## [WHAT TO PRODUCE]
Reproduce the material below word for word, leaving out the pictures.

::::::::::

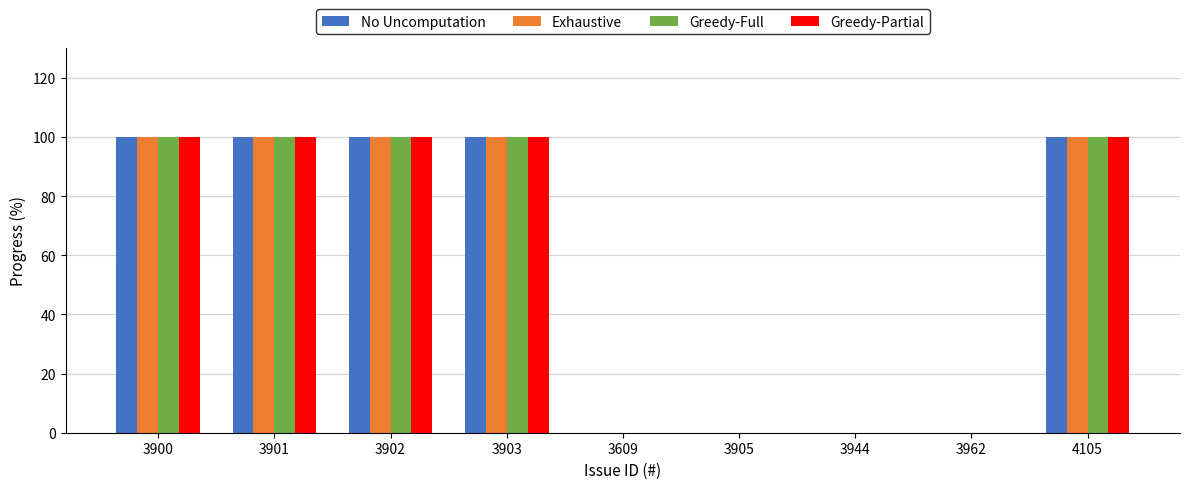

What is the sum of all Greedy-Full values?

500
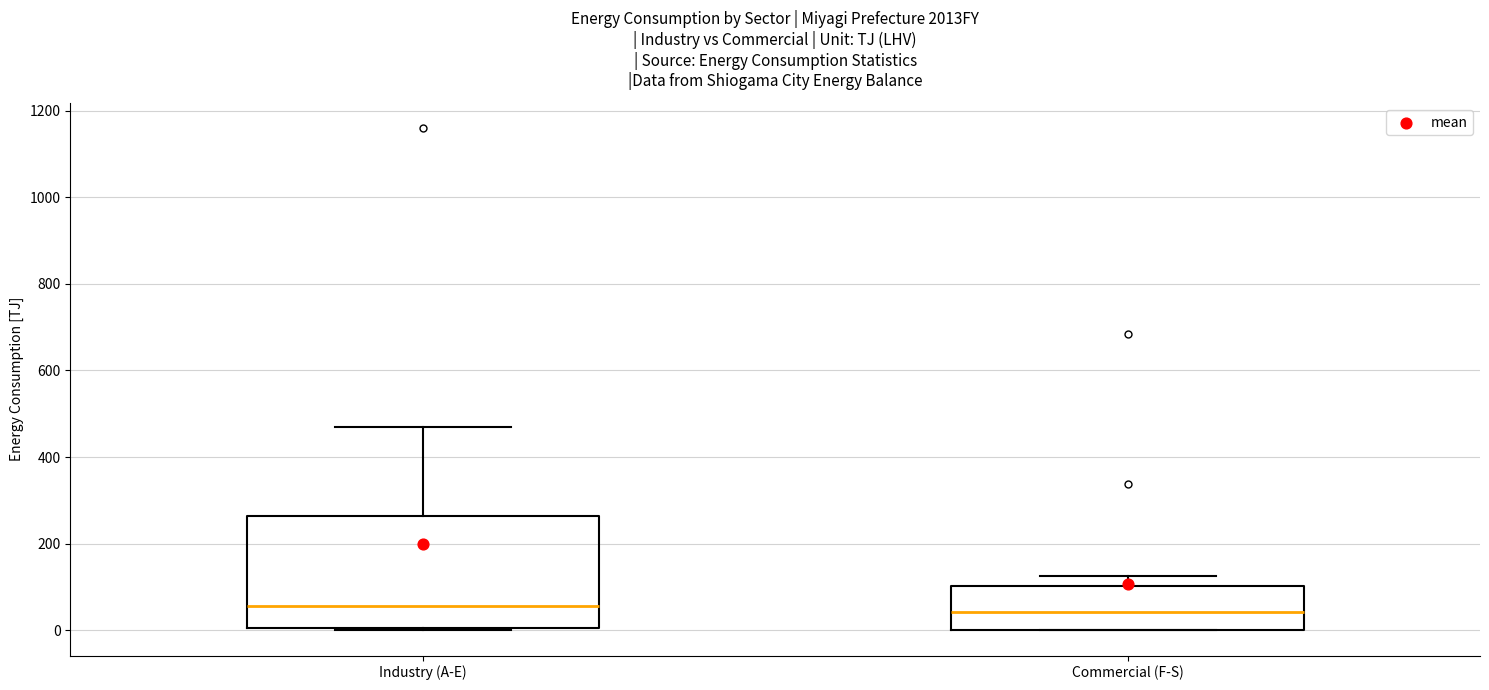

Comparing the boxes themselves (not the whiskers), which one is the tallest?

Industry (A-E)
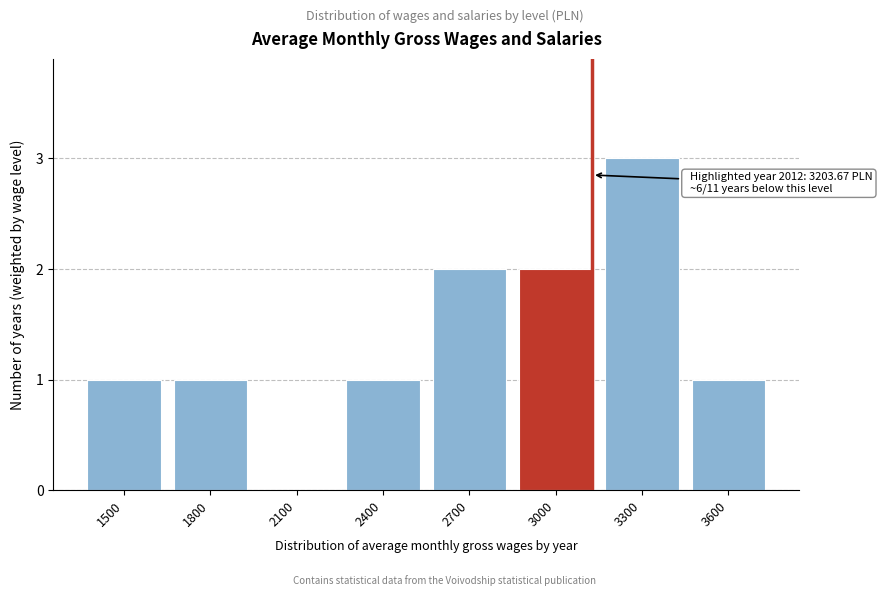

Reading left to right, what are all the values shown in this chart?

1500=1	1800=1	2100=0	2400=1	2700=2	3000=2	3300=3	3600=1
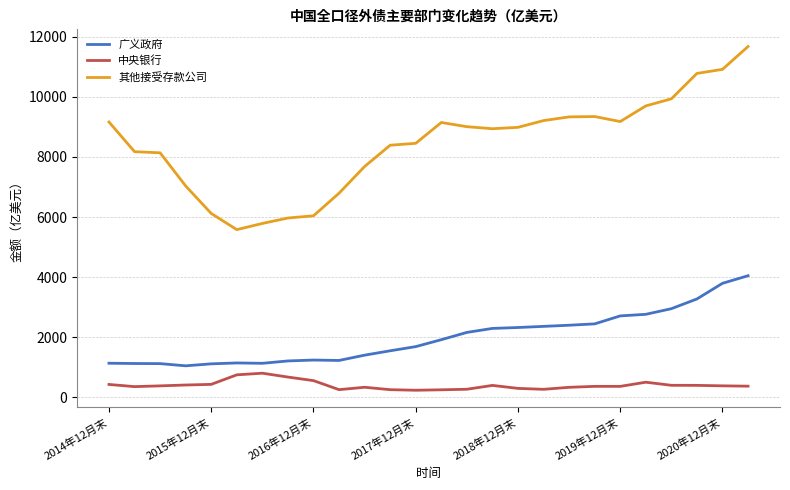

True or false: 其他接受存款公司 and 广义政府 intersect in this chart.

False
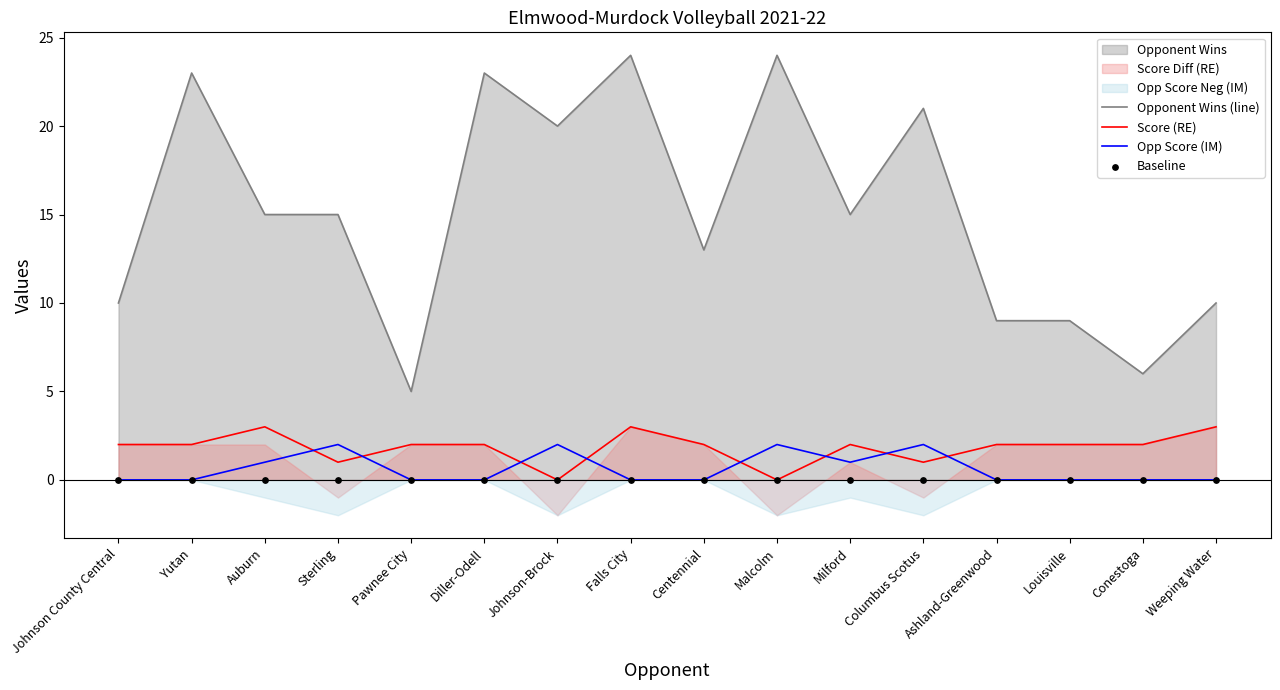

Which series has the largest Y range (max minus min)?

Opponent Wins (line)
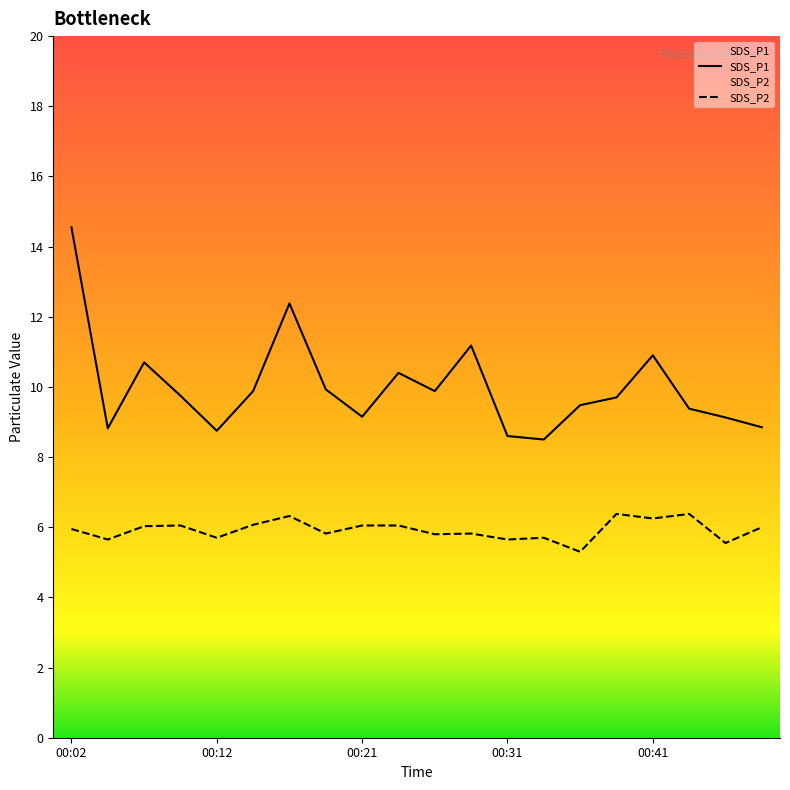

True or false: SDS_P2 and SDS_P1 intersect in this chart.

False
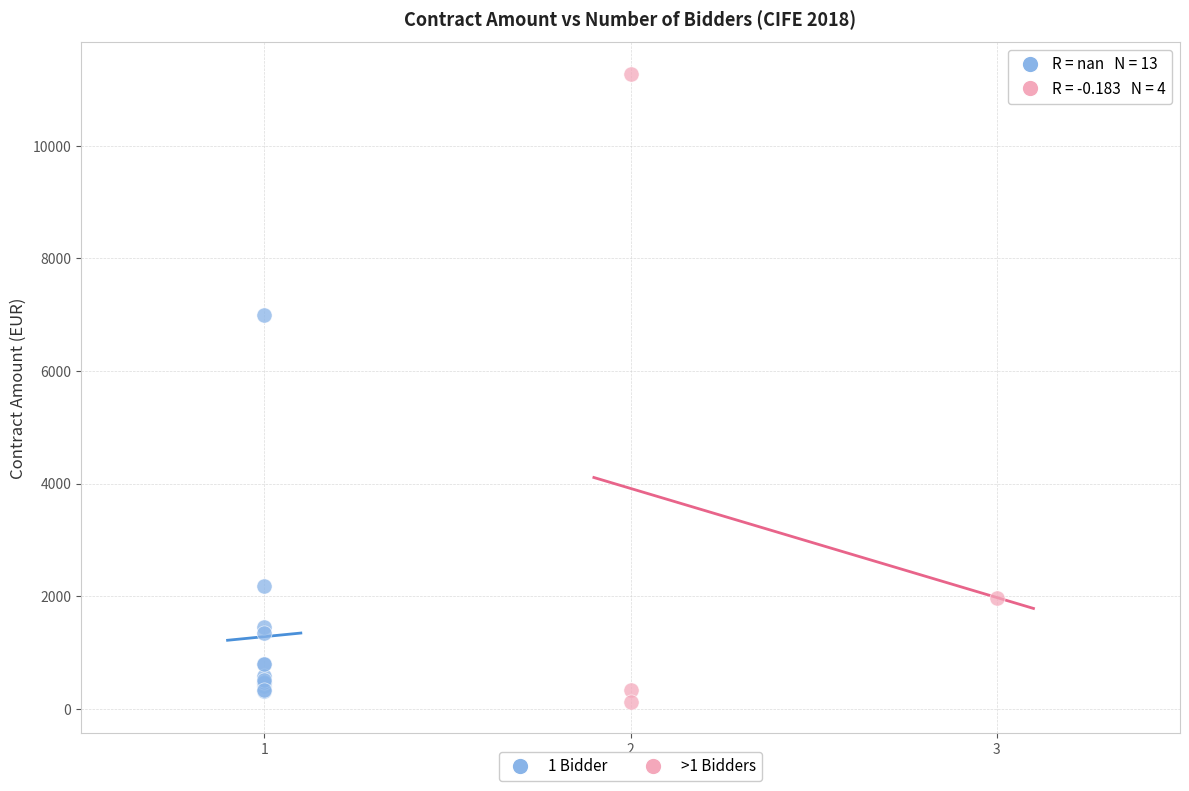

Which series has the largest Y range (max minus min)?

>1 Bidders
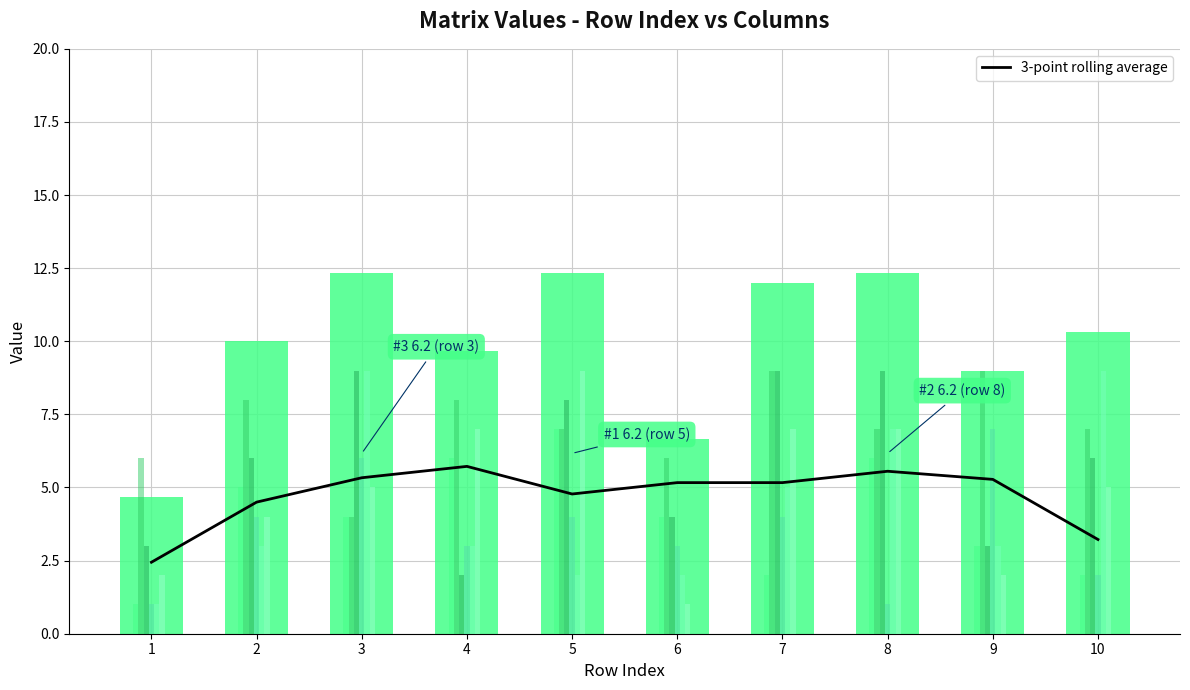

What is the approximate value of col_2 at 4?

6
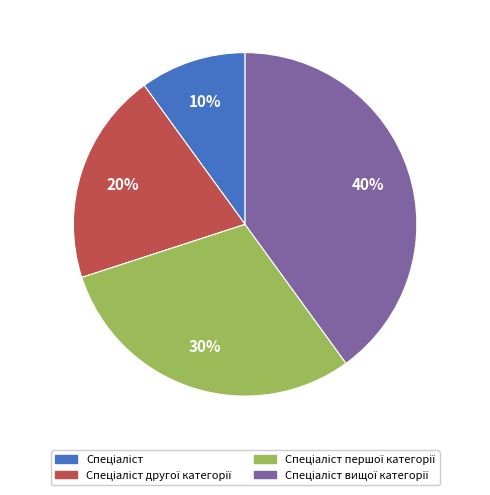

To the nearest percent, what is the difference between the largest and smallest slice percentages?

30%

::::::::::

## [OUTPUT FOR THIS EXERCISE]
What is the sum of all Greedy-Full values?

500

Comparing the boxes themselves (not the whiskers), which one is the tallest?

Industry (A-E)

Reading left to right, what are all the values shown in this chart?

1500=1	1800=1	2100=0	2400=1	2700=2	3000=2	3300=3	3600=1

True or false: 其他接受存款公司 and 广义政府 intersect in this chart.

False

Which series has the largest Y range (max minus min)?

Opponent Wins (line)

True or false: SDS_P2 and SDS_P1 intersect in this chart.

False

Which series has the largest Y range (max minus min)?

>1 Bidders

What is the approximate value of col_2 at 4?

6

To the nearest percent, what is the difference between the largest and smallest slice percentages?

30%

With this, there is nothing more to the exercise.